Alte Menschen mit kognitiven Einschränkungen haben oft Schmerzen und sind in ihrer Mobilität eingeschränkt. Die Beurteilung von Schmerzen bei kognitiv eingeschränkten Menschen ist allerdings unsicher: In der vorliegenden Studie stimmtem Selbsteinschätzung der Schmerzen und Fremdeinschätzung bei der Mehrheit der kognitiv eingeschränkten Bewohner von Altenheimen nicht überein.

Hintergrund

Viele Altenheim-Bewohner haben kognitive Einschränkungen und auch Schmerzen.
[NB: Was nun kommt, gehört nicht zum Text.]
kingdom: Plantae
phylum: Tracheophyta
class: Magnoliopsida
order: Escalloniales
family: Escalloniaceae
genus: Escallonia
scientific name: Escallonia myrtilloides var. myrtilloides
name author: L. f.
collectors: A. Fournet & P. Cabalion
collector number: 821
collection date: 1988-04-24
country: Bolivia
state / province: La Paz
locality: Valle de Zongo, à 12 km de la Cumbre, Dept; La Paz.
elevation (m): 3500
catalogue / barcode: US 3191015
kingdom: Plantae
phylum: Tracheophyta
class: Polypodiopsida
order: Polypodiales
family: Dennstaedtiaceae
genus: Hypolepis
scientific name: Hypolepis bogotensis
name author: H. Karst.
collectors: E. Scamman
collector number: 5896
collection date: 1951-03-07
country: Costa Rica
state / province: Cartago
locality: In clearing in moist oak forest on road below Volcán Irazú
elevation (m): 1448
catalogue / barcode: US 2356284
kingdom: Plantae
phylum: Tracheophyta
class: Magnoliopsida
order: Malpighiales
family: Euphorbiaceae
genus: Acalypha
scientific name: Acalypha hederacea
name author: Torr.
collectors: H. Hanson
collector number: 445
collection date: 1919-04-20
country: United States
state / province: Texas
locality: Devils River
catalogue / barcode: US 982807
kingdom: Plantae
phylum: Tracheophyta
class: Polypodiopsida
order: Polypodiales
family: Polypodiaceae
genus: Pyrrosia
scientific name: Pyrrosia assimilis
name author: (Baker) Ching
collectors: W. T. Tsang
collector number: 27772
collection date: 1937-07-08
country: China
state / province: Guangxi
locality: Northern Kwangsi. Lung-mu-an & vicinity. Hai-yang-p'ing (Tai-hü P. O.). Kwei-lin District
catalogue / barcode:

Die Schmerzen werden aufgrund der verminderten Mitteilungsfähigkeit der Betroffenen oft nicht ausreichend wahrgenommen, so dass eine adäquate Therapie unterbleibt. Schmerzen erhöhen das Sturz-Risiko und gehen zudem mit einer verminderten Mobilität einher. Die Fähigkeit, Aktivitäten des täglichen Lebens ohne Hilfe auszuführen, nimmt ab.

Design

Subgruppenanalyse der Baseline-Daten aus einer Interventionsstudie zur Verbesserung der Arzneimitteltherapiesicherheit bei 120 Altenheimbewohnern. Ausgewertet wurden Daten von 62 kognitiv leistungsfähigen Bewohnern (MMST 18–30 Punkte) und 58 kognitiv beeinträchtigten Bewohnern (MMST 0–17 Punkte). Das Durchschnittsalter betrug 85 Jahre.

Hauptergebnisse

  • Bei fast 78 Prozent der Altenheim-Bewohner wurden Schmerzen angenommen. Bei kognitiv beeinträchtigten Personen war dies häufiger der Fall. 
  • Fremd- und Selbsteinschätzungen von Schmerzen bei kognitiv Beeinträchtigten stimmten in zwei Drittel der Fälle nicht überein. 
  • 80 % der Bewohner mit Schmerzen waren in ihrer Mobilität stark eingeschränkt oder nicht gehfähig, bei Bewohnern ohne Schmerzen betrug dieser Anteil knapp 67 Prozent.
  • Die Hälfte der Bewohner war nicht gehfähig. Bei den Bewohnern mit kognitiver Beeinträchtigung betrug der Anteil der nicht gefähigen Personen 75 Prozent, bei den Bewohnern ohne kognitive Einschränkungen war der Anteil mit knapp 38 Prozent deutlich niedriger.
  • Zwischen Zahl der Medikamente und Mobilität wurde eine negative Korrelation festgestellt, mehr Medikamente gingen also mit einer verminderten Mobilität einher.
  • 85  Prozent der Bewohner mit dauerhafter Analgetika-Therapie waren in der Mobilität stark eingeschränkt. Bei den Bewohnern ohne Analgetika betrug dieser Anteil 72 Prozent. 
  • Fast alle Bewohner - knapp 97 Prozent - hatten mindestens eine „potenziell mobilitätsmindernde“ Diagnose (unter anderen Demenz, Depression, Arthrose und Polyneuropathie).
  • Ein Zusammenhang zwischen Schmerzprävalenz, Schmerzintensität und Mobilität konnte nur bei kognitiv leistungsfähigen Bewohnern gezeigt werden. 

Klinische Bedeutung

Der Studie zufolge sind kognitiv beeinträchtige Bewohner von Altenheimen häufiger von Schmerzen betroffen als kognitiv nicht betroffene. Allerdings seien, wie die Autoren selbst betonen, diese Ergebnisse zu Schmerzen bei alten Menschen mit kognitiver Beeinträchtigung „mit Vorsicht zu betrachten, da die Schmerzerfassung häufig durch eine unzureichende Verbalisierung von Schmerz erschwert ist“; auch die Fremdbeobachtung könne „aufgrund der kognitiven Einschränkung minimiert sein“. Dies zeigt nach Angaben der Autoren „die Notwendigkeit, die Umgebungsfaktoren einzubeziehen, um das beobachtete Verhalten bewerten zu können, sowie weitere Assessments zur Schmerzbeurteilung heranzuziehen“. Und „da es sich hier um ein für die Praxis relevantes Problem handelt“, sei weitere Forschung zur sicheren Diagnose von Schmerzen bei dieser Patientengruppe erforderlich.